When I begin architecting a database, I begin with what I’d like to see at the end; the end result: identifying how I want it to look, what others should see, what is hidden, or unnecessary for the consumer and all of the critical details to help automate tasks and make improvements each time. We do not eat food and accept everything that is put on our plate without evaluation; although it appears some do and some overconsume without even knowing what they are eating, because their activities have become automatic. Having automatic processes running in routines is good, as long as they are healthy choices, but this gives an idea of how the brain works, in relation to an automated system after data and actions are stored.

Just as images prompt a brain to take action, or spark a memory, systems share this same feature to seek information, as long as there is something there designed to make it so.

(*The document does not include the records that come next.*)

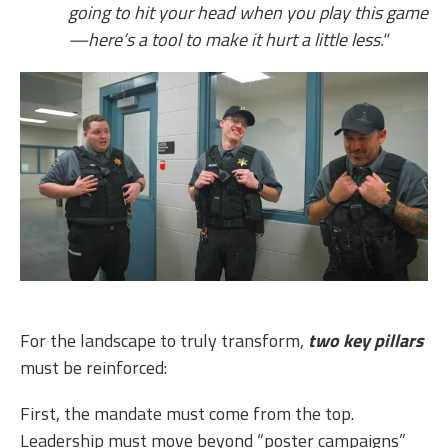
going to hit your head when you play this game
—here’s a tool to make it hurt a little less."
For the landscape to truly transform,
two key pillars
must be reinforced:
First, the mandate must come from the top.
Leadership must move beyond “poster campaigns”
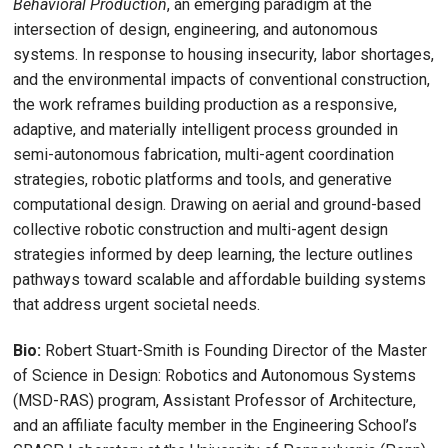
Behavioral Production
, an emerging paradigm at the
intersection of design, engineering, and autonomous
systems. In response to housing insecurity, labor shortages,
and the environmental impacts of conventional construction,
the work reframes building production as a responsive,
adaptive, and materially intelligent process grounded in
semi-autonomous fabrication, multi-agent coordination
strategies, robotic platforms and tools, and generative
computational design. Drawing on aerial and ground-based
collective robotic construction and multi-agent design
strategies informed by deep learning, the lecture outlines
pathways toward scalable and affordable building systems
that address urgent societal needs.
Bio:
Robert Stuart-Smith is Founding Director of the Master
of Science in Design: Robotics and Autonomous Systems
(MSD-RAS) program, Assistant Professor of Architecture,
and an affiliate faculty member in the Engineering School’s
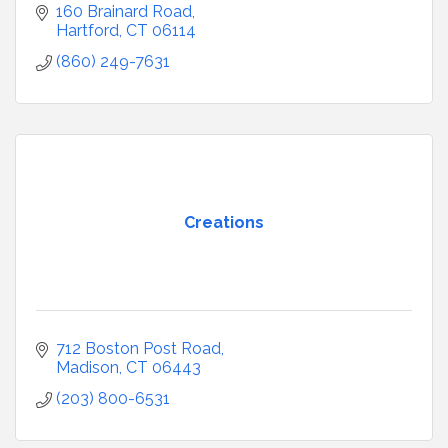
160 Brainard Road
Hartford
CT
06114
(860) 249-7631
Creations
712 Boston Post Road
Madison
CT
06443
(203) 800-6531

I can create a query to locate a pink drink with a green and white straw in a database if and only if I have stored that information in a database. The human memory works the same, but the functions and actions might be different depending up what is sought – to buy it at the store or find it in its memory and recall its experience. Currently, the brain and the computer do not have strong memory impressions; meaning that the photo used in this posting does not rest in the human brain, with attached feelings of enjoyment or writing, although it could, if the human decided to prepare the drink, using the straws and later sought to personally recall the memory of both tasks.

The memory does not take on a life of its own unless the mind permits it to; and neither does the computer, unless the image is stored somewhere else. Even in networked systems, brain management and access to human memory is not an option for the person that stored the image in use.